Maybe there's something to having boys learn on their feet. Maybe they need an experiential approach to academics. Boys are doers, after all.

With swords in hand, they get the story.


I found this interesting. From "The Trouble With Boys" by Peg Tyre in Newsweek:

By almost every benchmark, boys across the nation and in every demographic group are falling behind. In elementary school, boys are two times more likely than girls to be diagnosed with learning disabilities and twice as likely to be placed in special-education classes. High-school boys are losing ground to girls on standardized writing tests. The number of boys who said they didn't like school rose 71 percent between 1980 and 2001, according to a University of Michigan study. Nowhere is the shift more evident than on college campuses. Thirty years ago men represented 58 percent of the undergraduate student body. Now they're a minority at 44 percent. This widening achievement gap, says Margaret Spellings, U.S. secretary of Education, "has profound implications for the economy, society, families and democracy." [...]

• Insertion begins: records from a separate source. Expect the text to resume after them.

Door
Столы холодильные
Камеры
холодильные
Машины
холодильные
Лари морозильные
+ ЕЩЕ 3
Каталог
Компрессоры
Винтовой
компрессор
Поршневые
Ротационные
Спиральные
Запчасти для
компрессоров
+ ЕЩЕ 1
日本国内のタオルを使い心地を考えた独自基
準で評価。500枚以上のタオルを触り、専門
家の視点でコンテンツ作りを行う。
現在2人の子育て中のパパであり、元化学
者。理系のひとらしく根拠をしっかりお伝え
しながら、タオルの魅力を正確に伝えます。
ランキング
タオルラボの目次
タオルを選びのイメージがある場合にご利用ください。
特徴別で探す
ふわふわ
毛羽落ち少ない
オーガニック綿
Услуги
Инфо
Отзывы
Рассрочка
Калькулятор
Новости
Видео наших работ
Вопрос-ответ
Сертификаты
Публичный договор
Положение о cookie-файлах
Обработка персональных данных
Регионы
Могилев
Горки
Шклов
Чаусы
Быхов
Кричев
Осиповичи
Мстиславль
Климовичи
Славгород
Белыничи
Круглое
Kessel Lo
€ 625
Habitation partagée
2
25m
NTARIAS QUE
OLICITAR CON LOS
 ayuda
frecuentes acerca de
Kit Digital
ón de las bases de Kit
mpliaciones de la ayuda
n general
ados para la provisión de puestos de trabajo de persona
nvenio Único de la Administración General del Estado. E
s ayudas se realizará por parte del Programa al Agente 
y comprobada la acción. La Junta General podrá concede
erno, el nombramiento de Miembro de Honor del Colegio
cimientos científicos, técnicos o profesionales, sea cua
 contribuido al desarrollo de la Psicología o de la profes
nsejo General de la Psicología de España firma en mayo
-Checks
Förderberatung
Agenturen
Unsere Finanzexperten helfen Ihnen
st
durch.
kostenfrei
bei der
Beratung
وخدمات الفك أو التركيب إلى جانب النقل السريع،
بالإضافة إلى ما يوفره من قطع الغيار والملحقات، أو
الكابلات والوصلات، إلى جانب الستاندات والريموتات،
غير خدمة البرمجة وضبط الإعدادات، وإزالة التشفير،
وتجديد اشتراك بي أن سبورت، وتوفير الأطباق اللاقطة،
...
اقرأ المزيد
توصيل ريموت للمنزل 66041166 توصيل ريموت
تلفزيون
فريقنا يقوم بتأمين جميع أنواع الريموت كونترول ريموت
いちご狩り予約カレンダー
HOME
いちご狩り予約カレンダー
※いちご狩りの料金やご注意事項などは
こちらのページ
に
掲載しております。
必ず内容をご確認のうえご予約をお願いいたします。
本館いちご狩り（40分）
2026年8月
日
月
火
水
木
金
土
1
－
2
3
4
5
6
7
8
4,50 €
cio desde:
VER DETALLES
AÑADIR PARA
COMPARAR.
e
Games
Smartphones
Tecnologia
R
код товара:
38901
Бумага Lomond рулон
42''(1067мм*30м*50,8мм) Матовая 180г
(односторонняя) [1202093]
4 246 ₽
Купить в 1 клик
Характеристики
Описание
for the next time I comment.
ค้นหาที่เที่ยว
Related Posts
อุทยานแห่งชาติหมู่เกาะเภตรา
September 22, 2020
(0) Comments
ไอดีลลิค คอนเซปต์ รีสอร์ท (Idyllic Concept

The problem won't be solved overnight. In the last two decades, the education system has become obsessed with a quantifiable and narrowly defined kind of academic success, these experts say, and that myopic view is harming boys. Boys are biologically, developmentally and psychologically different from girls--and teachers need to learn how to bring out the best in every one. "Very well-meaning people," says Dr. Bruce Perry, a Houston neurologist who advocates for troubled kids, "have created a biologically disrespectful model of education."

And this, from "UF study explores why boys are falling behind girls in school" by Joy Rodgers of the University of Florida News:

"Curricular materials, particularly reading, may need to be more inclusive with regard to male interests. The use of physical space and need for movement should be taken into consideration," Clark says. "We also need to recognize that developmental stages differ between males and females, with females maturing earlier, cognitively as well as physically."